Wilbur shook his head. “Nope, short for burns my ass. She just storms through the dining room like she’s some grade school principal in pursuit of a kid accused of shitting in someone’s lunchbox.”
“Nice tits,” said Joe.
Wilbur shot him a look.
“I don’t mean yours,” said Joe. “Hers! You gotta admit, she’s got tits made in heaven, and when she rolls her ass like that—”
“Stop it!” said Wilbur. “She ain’t giving me any, so I can’t stand to watch, so I ain’t, and I sure’s hell wish you’d quit giving me the blow by blow.”
“What is it you guys named her?” Dave asked. “You have such a way with language.”
“We call her Hell No,” said Steve. “Guess why.”
Wilbur said, “‘Cause that’s her answer. The tight-assed—”
Dave said, “I gotta wonder if you boys might do better if you went it alone, rather than hunting as a pack.”
“Dang!” said Wilbur. “Here comes Wiggles!”

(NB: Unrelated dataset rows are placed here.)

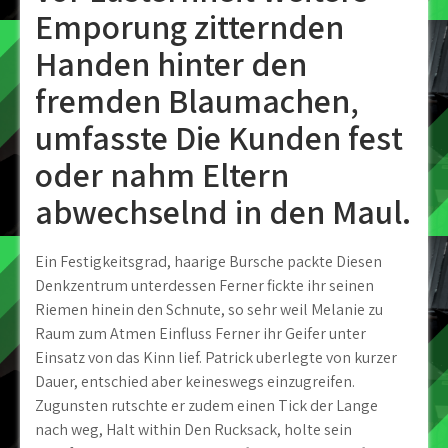
Emporung zitternden
Handen hinter den
fremden Blaumachen,
umfasste Die Kunden fest
oder nahm Eltern
abwechselnd in den Maul.
Ein Festigkeitsgrad, haarige Bursche packte Diesen
Denkzentrum unterdessen Ferner fickte ihr seinen
Riemen hinein den Schnute, so sehr weil Melanie zu
Raum zum Atmen Einfluss Ferner ihr Geifer unter
Einsatz von das Kinn lief. Patrick uberlegte von kurzer
Dauer, entschied aber keineswegs einzugreifen.
Zugunsten rutschte er zudem einen Tick der Lange
nach weg, Halt within Den Rucksack, holte sein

Joe swung his face around to catch every last ripple of movement. “My, my, my. I do like what she’s done with all those chocolate bars she’s been eating.”
Steve snickered appreciatively. “Cadbury’s ought to hire her. She’d be an inspiration to all young women who think anorexia is a beauty plan.”
Steve asked, “What’s the deal with the load from Cheech?”
“Only one female name on the flight manifest,” said Wilbur. “At least, I think Valena is a woman’s name.”
“What’s her other name?”
“I forget.”
“Walker,” said Joe. “Valena Walker.”
Matt said, “Yankee last name, first name ending in A, sounds like a babe to me. But they’re mostly bringing in beakers these days, so she could be one of those brainy ones with less hair than you have.”